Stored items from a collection
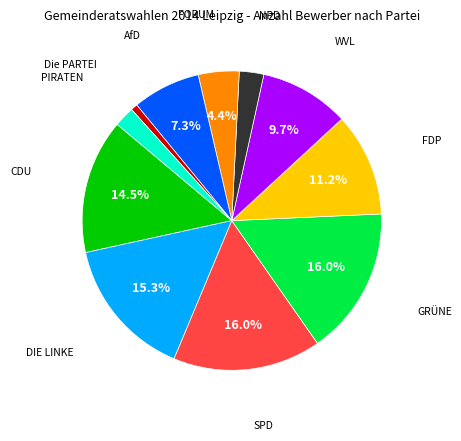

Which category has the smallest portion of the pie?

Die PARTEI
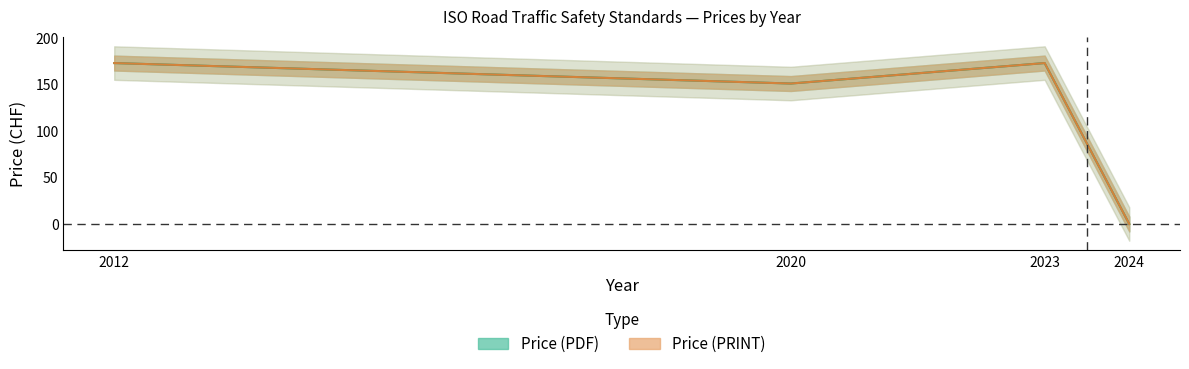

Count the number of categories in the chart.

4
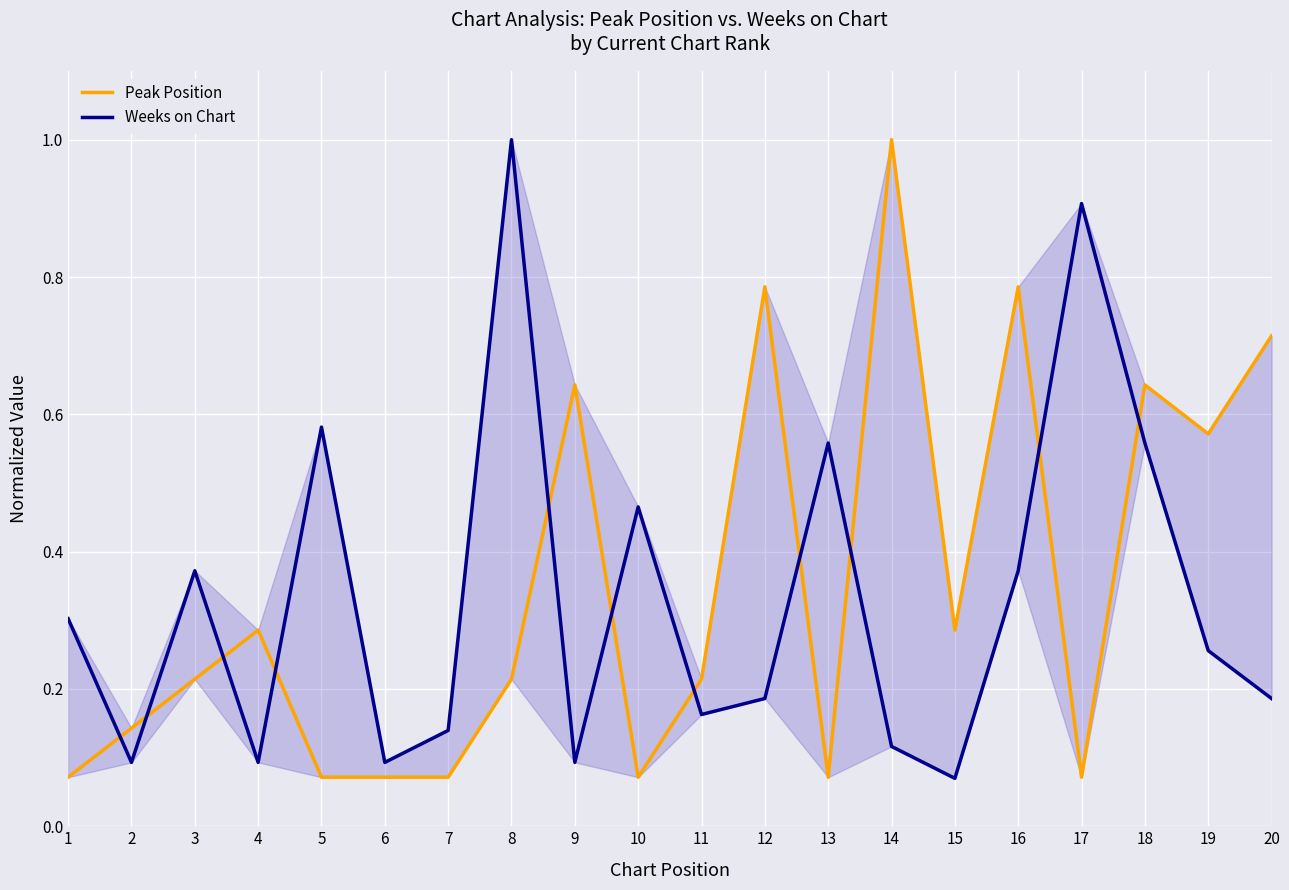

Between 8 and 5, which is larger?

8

WHAT THE TASK REQUIRES
Can you rewrite these lines with every "pie" changed to "circle", keeping everything else the same and leaving out the pictures?

RESULT OF THE TASK
Which category has the smallest portion of the circle?

Die PARTEI

Count the number of categories in the chart.

4

Between 8 and 5, which is larger?

8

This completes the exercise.